Следующие картины, рисуемые народной фантазией, можно считать даже пророческими.
Князь устроил у себя пир, пригласил князей, бояр, богатырей, но позабыл позвать старого казака Илью Муромца. Здесь-то Илья рассердился, взял свой тугой лук, клал в него стрелочку каленую, стал стрелять он по Божиим церквам, по тем по чудным крестам, по золоченым маковкам, и пали золотые маковки на землю. И закричал Илья на всю голову: "Ах вы голи мои, голи кабацкие, собирайтесь все сюда и обирайте маковки золоченые и пойдемте все со мной пить зелено-вино". Пошел русский неистовый пир. Князь же Владимир видит, что пришла беда неминучая, прекратил он свое пиршество, созвал на совет князей, бояр, богатырей и стал спрашивать, что ему делать. Решили послать к Илье Добрыню Никитича, по изображению былин богатыря знатного и великого дипломата. Он уговорил Илью, отошла его обида, пошел к Владимиру, посадили его за стол на первое место, дали чару зелена вина. Говорит тогда Илья Владимиру: "Как бы ты не послал ко мне Добрыню Никитича, натянул бы я свой тяжелый лук, а убил бы тя князя со княгинею. А теперь я тебя прощаю за твою великую обиду"…[85] Казацкий идеал можно назвать идеалом народным, демократическим. Согласно нему главная политическая сила — это народ, олицетворенный в образе мифической, богатырской силы, в образе крестьянского сына, вольного казака Ильи Муромца и других богатырей, символизирующих также народную, земскую мощь. Но в то же время это демократия первобытная, кочевая, политически аморфная, полуанархическая. В ней нет места какому-нибудь организующему началу, нет места праву. На основе такого демократического быта может строиться степная казацкая вольница, но на ней не построишь никакого государственного порядка.
Казацкий политический идеал есть идеал романтический, соответствующий Руси удельного периода, быту Запорожской Сечи, полукочевым условиям русских степей. Оттого он и лишен практической политической программы, не обладает никаким планом собственного государственного строительства. В русской истории был целый ряд моментов, когда казацкий идеал из мечты становился действительностью.
Таково было Смутное время, бунт Стеньки Разина, бунт Пугачева. В Смутное время казаки стояли какой-то период у власти, имели своего князя на манер былинного. Пугачев почти что захватил Россию и еще один момент он был бы во главе русского правительства, поддерживаемого "кабацкими голями".

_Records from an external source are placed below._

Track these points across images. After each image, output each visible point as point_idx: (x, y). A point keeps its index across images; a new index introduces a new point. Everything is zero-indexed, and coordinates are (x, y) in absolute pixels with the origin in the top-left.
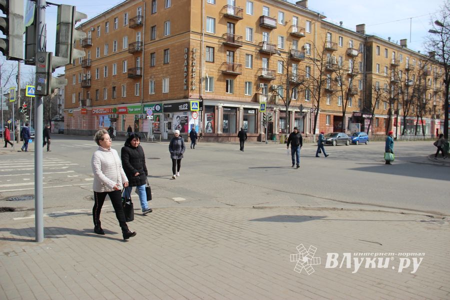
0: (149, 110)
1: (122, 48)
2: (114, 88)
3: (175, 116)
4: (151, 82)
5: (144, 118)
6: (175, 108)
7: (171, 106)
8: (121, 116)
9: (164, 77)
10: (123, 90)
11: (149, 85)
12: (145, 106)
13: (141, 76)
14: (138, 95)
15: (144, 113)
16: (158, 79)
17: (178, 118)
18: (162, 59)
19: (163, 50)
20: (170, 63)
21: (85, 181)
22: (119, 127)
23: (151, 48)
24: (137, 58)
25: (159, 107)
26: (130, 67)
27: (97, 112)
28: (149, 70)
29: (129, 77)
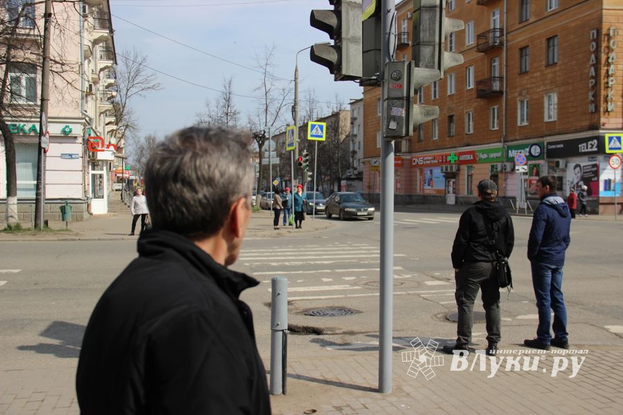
0: (519, 155)
1: (463, 44)
2: (451, 118)
3: (571, 165)
4: (522, 102)
5: (508, 169)
6: (571, 149)
7: (562, 146)
8: (464, 168)
9: (547, 92)
10: (466, 120)
11: (516, 109)
12: (510, 148)
13: (501, 92)
14: (496, 128)
15: (507, 161)
16: (536, 97)
17: (578, 169)
18: (543, 57)
19: (544, 40)
20: (560, 62)
21: (426, 285)
22: (461, 187)
23: (520, 39)
24: (492, 61)
25: (538, 149)
26: (481, 78)
27: (420, 162)
28: (518, 80)
29: (479, 96)
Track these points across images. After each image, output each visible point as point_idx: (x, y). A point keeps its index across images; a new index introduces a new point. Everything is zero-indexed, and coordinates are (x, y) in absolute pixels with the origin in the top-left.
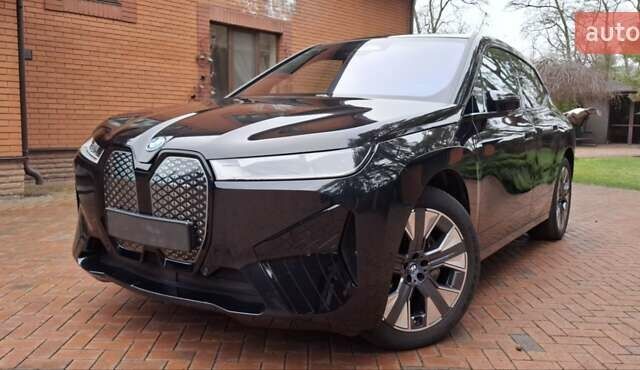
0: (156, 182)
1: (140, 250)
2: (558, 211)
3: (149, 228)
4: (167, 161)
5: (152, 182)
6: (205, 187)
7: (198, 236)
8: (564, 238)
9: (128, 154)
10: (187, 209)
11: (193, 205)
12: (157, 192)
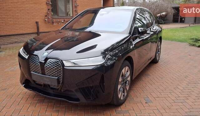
0: (46, 66)
1: (42, 84)
2: (157, 55)
3: (45, 79)
4: (49, 60)
5: (45, 66)
6: (61, 68)
7: (60, 81)
8: (159, 62)
9: (37, 57)
10: (56, 74)
11: (58, 73)
12: (47, 69)
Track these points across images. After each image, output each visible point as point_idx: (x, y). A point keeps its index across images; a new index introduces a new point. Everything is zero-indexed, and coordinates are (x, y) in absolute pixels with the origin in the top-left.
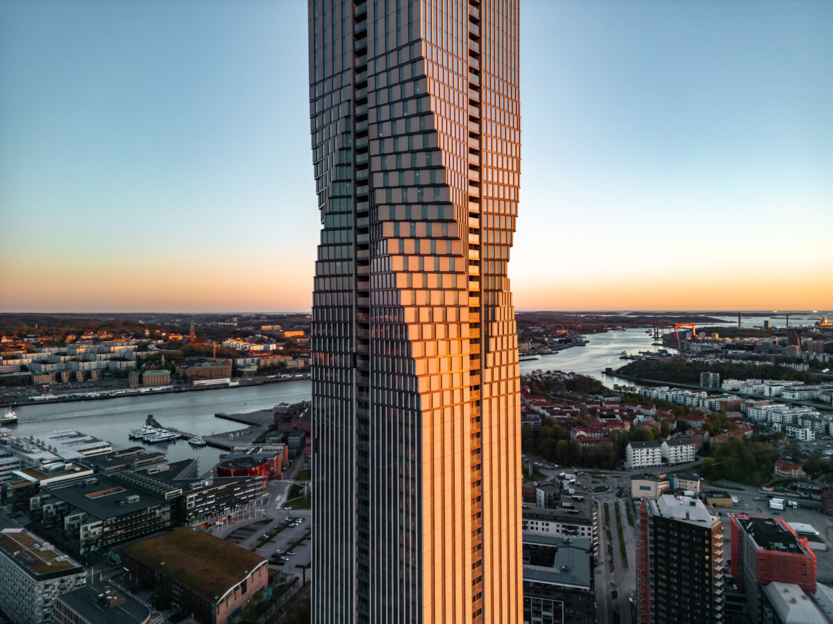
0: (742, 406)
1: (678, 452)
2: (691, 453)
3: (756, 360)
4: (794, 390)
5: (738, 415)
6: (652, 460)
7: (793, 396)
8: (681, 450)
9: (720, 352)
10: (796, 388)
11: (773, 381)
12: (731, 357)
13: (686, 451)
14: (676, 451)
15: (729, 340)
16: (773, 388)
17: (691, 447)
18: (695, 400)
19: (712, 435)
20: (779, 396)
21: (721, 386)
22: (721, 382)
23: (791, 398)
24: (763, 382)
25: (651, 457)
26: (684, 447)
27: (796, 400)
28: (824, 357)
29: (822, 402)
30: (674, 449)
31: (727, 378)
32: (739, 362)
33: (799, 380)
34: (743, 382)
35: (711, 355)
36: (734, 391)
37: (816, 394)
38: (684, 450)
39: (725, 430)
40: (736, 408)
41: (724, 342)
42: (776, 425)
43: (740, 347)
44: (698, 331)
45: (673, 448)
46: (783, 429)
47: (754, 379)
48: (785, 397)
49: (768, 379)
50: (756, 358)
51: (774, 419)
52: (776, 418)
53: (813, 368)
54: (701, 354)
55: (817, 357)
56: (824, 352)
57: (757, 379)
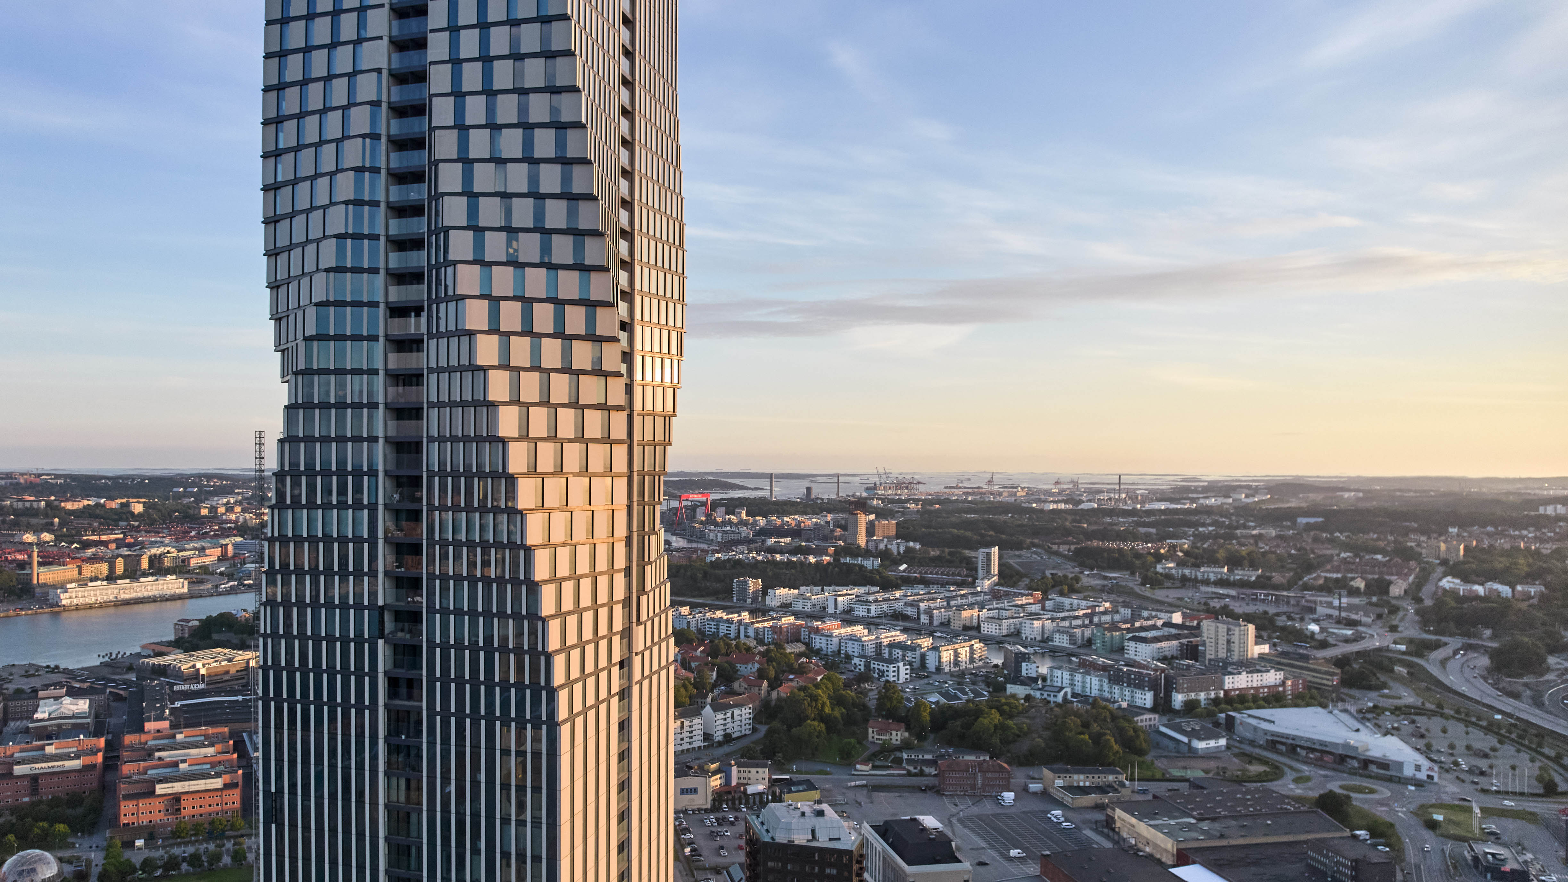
0: (804, 634)
1: (729, 720)
2: (748, 721)
3: (809, 555)
4: (868, 601)
5: (800, 648)
6: (688, 740)
7: (869, 611)
8: (733, 717)
9: (752, 541)
10: (871, 599)
11: (837, 588)
12: (772, 550)
13: (739, 718)
14: (725, 719)
15: (761, 521)
16: (840, 599)
17: (748, 711)
18: (733, 627)
19: (772, 686)
20: (849, 611)
21: (764, 600)
22: (765, 593)
23: (865, 614)
24: (823, 590)
25: (688, 734)
26: (737, 712)
27: (873, 618)
28: (898, 545)
29: (905, 618)
30: (722, 716)
31: (773, 587)
32: (785, 558)
33: (873, 585)
34: (796, 591)
35: (741, 548)
36: (786, 608)
37: (899, 606)
38: (736, 718)
39: (791, 677)
40: (794, 636)
41: (755, 524)
42: (856, 661)
43: (780, 532)
44: (716, 504)
45: (720, 716)
46: (867, 666)
47: (811, 586)
48: (856, 613)
49: (830, 585)
50: (807, 551)
51: (850, 650)
52: (853, 649)
53: (887, 563)
54: (726, 546)
55: (889, 546)
56: (898, 539)
57: (815, 585)
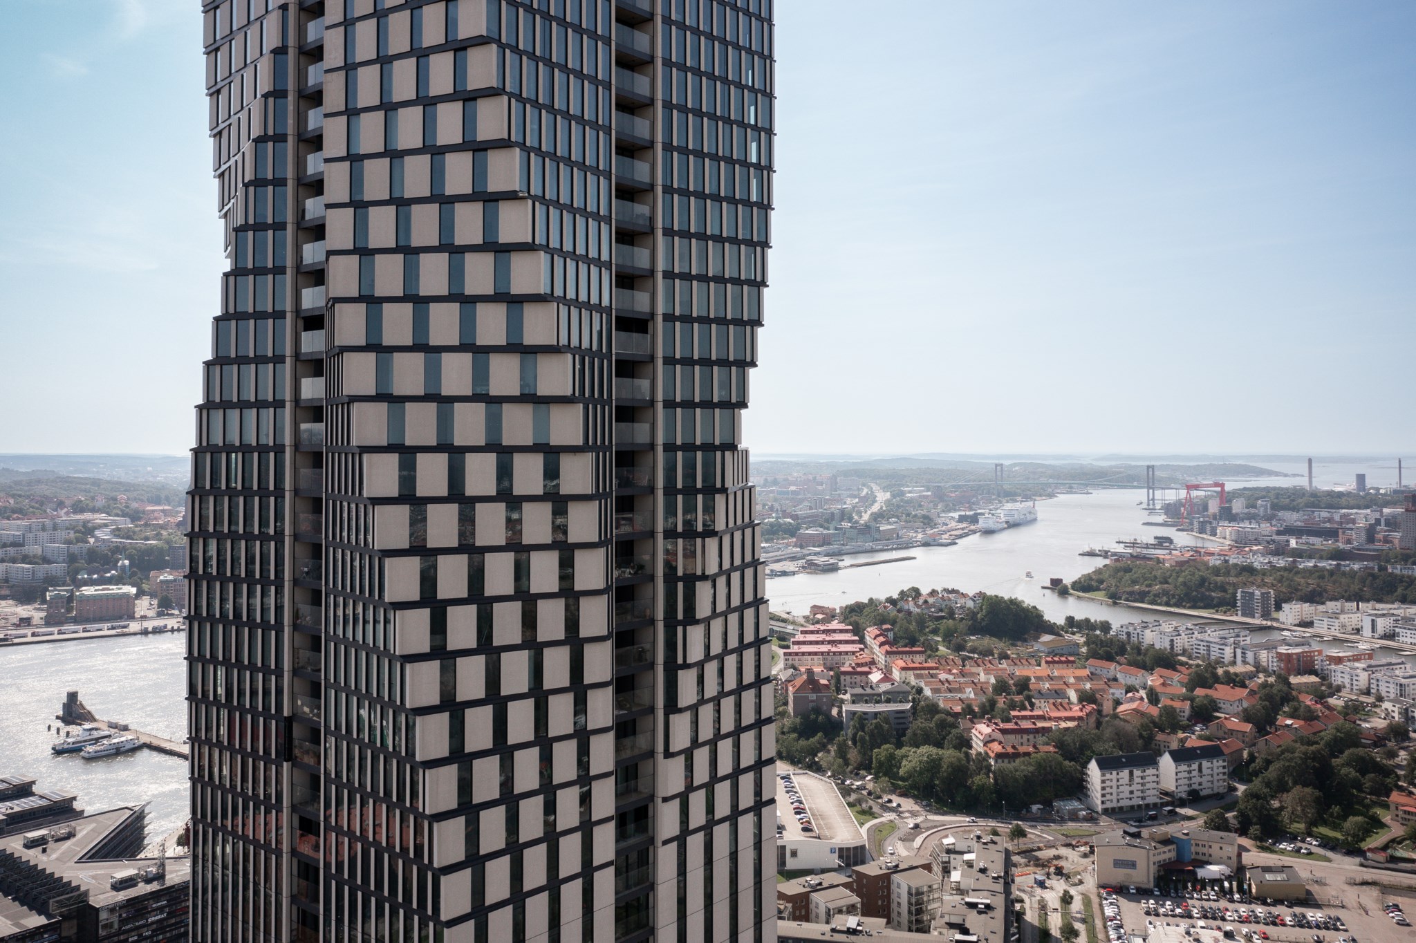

Нравы, которые господствовали в лагере Тушинского вора, или Пугачева, почти что дословно напоминали былинный княжеский быт. а сами казацкие властители стояли приблизительно в положении былинных князей. Последним словом политической мудрости всех этих движений было избрание царя по образу официального правителя России — объявление самозванца. Не построение новых политических форм, но беспомощное подражание старым такова особенность казацкого идеала.
Казацкий идеал, бесспорно, победил в России и в 1917 году, но здесь картина существенно меняется. Вместо самозванцев стало "государство советов" как особая форма русского восточного демократизма.
6
К политическим идеалам казачества примыкают идеалы русского сектантства.
Сектантские наши движения иногда смешивают с расколом, между тем различать их совершенно необходимо, несмотря на обнаружившееся в нашей истории слияние путей того и другого. Русское сектантство гораздо древнее, чем раскол, исторические корни его уходят в глубь истории московской Руси, примыкают по движениям стригальничества и жидовства.[86] Раскол сам по себе не породил сектантства, но только создал благоприятную почву для развития сектантских движений. Распавшись в своем развитии на различные течения, раскол в некоторых крайних своих проявлениях соприкоснулся с сектантством, так что границы между ними сгладились и утратилась резкость переходов.
Но по духу своему. как мы уже говорили, раскол был движением консервативным, сектантство же всегда было радикально. В расколе ничего не было от реформации, а сектантство наше питало дух реформаторства и заражено было его радикализмом.
В силу этого, как мы убедимся, политические идеалы русского сектантства были не схожи с политической программой старообрядчества.
Установление этих принципиальных отличий не препятствует тому, чтобы начать характеристику политических идеалов русского сектантства с той общей, отрицательной по отношению к государству струи, которая объединяла и раскол, и сектантство. И раскол, и сектантство исходили из неприятия русского правительства, расходясь только в степени, в которой это неприятие утверждалось. Старообрядцы считали правительство наше безблагодатным, но уже более радикальные старообрядческие течения называли правительство богопротивным и утверждали, что Антихрист, видимо, воплощается в лице правителей, которые сознательно творят волю дьявола (поморцы, новоже-ны, спасово согласие, кузьминовщина). Если сделать дальнейший шаг налево и перейти к безпоповству и к примыкающим к нему различным сектам, то они еще более усиливали отрицательное отношение к правительству, называя его прямо богоборным и отрицая обязательность подчинения всем существующим властям как влекущим подданных в руки дьявола. Еще решительнее поступало левое крыло сектантов (все пророчествующие секты и секты рационалистические — молокане, духоборы и т. д.), признающие русское государство с самого его начала противным Богу и принявшим вместо истинной веры, богопротивную ересь.[87]